Katz Her2
9 October 1997 UROT97\HER2PROS.MS-- 630 words
Bispecific antibodies shrunk a few tumors,
randomized trial for PCa starting
Lake Tahoe, NV--Another monoclonal antibody for cancer therapy is moving into human trials, for radical prostatectomy patients with HER-2/neu oncogene expression.
The phase II randomized trial will seek radical prostatectomy patients with tumor at the surgical margin or with seminal vesicle involvement, said Aaron E. Katz, MD, assistant professor of urology at Columbia University's College of Physicians and Surgeons, in New York City. The tumor must be expressing the HER-2/neu oncogene, he said.
Patients will receive a weekly IV infusion of humanized mouse monoclonal antibody for 6 weeks, said Dr. Katz, who described the trial at the Fourth Annual Scientific Retreat of The Association for the Cure of Cancer of the Prostate (CaP CURE) here this September. The trial will probably last 5 years, he said. The 5-year recurrence rate of tumor at the margin, or seminal vesicle involvement, is normally 40 to 60%, and the trial will seek to reduce that.
This is a bispecific antibody, said Dr. Katz. "It responds to 2 idiotypes," he said, "one on the target cell, the other on the surface of a macrophage." It emulates the natural immune response, and induces a killer T-cell response, he explained.
The first target, the HER-2/neu protein, is expressed on the outer surface of the cell membrane, said Dr. Katz. It is involved in oncogenesis, "and has been shown to correlate with poor prognosis in both prostate and breast cancer," he said.
The HER-2/neu oncogene and its protein (also known as c-erbB-2) is a tyrosine kinase receptor, which isn't found in detectable levels on normal cells, but sometimes appears on prostate, bladder, renal, breast, ovarian, colon and other cancers.
The second target is a high-affinity Fc receptor on the surface of monocytes, macrophages and activated neutrophils that triggers killing of targeted tumor cells or pathogens. The 2 antibodies are created separately and then bound together.
The bispecific antibodies, developed by David Segal, MD, of the National Cancer Institute, can bring the 2 cells together. Beyond that, the antibodies are engineered to bind to a specific adhesion molecule on killer T cells that activates the killer cells to destroy the cancer cell.
The antibody, currently designated MDX-210 or MDXH210, is manufactured by Medarex, Inc., Annendale, NJ, which has collaborations with E. Merck of Germany and Ciba-Geigy of Switzerland, and is sponsoring the trials.
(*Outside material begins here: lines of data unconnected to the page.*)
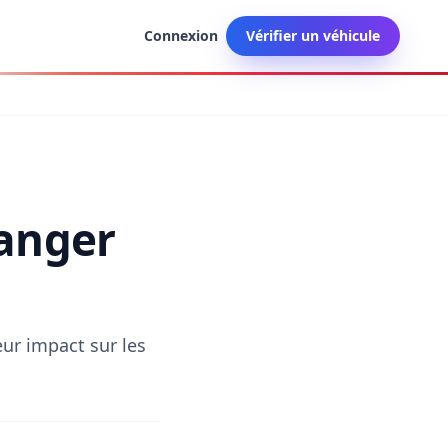
Connexion
Vérifier un véhicule
danger
eur impact sur les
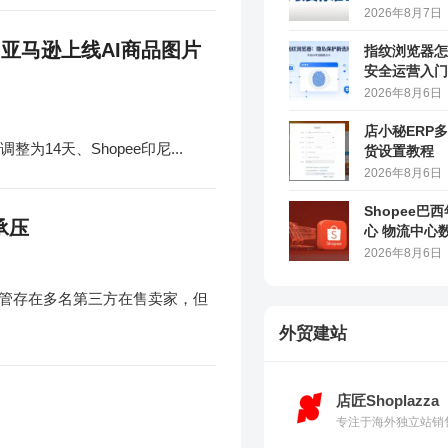
2026年8月7日
 亚马逊上线AI商品图片
指纹浏览器怎
安全运营入门
2026年8月6日
店小秘ERP
14天、Shopee印尼...
货设置教程
2026年8月6日
Shopee巴
承压
心 物流中心
2026年8月6日
尽管存在多名第三方在售卖家，但
外贸建站
店匠Shoplazza
专注于海外独立站销售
In phases II studies, MDX-210 reduced metastases in 2 (of 4) kidney cancer patients and lowered PSA by over 90% in 1 metastatic prostate cancer patient, according to a report at the University of Birmingham, UK, by Philip Atherton, MD, at the 5th International Bispecific Antibody Conference in Volendam, The Netherlands this June.
"The phase I and phase II data show that the toxicity of the treatment is mainly flu-line symptoms," said Dr. Katz, "fever, chills, symptoms that you would see with other types of systemic therapy." The antibodies are created in mice, but "humanized" to eliminate the anti-mouse immune reactions that limited earlier antibody therapy.
In normal antibodies, the Fc, or constant, end of the antibody binds to the Fc receptor on the immune system effecter cells. But in the MDX-210 antibody, the Fc ligand is made from a variable region, rather than the constant region. And the Fc ligand is modified so that it doesn't bind to the normal binding site, and so doesn't have to compete with all the other circulating antibodies, explained Lisa N. Drakeman, vice president at Medarex. The MDX-210 antibody "arms" monocytes, which are precursors to macrophages, and stimulates cytokines such as tumor necrosis factor-alpha.
"This is an interesting way of treating patients using immune therapy rather than hormonal or radiation therapy," said Dr. Katz.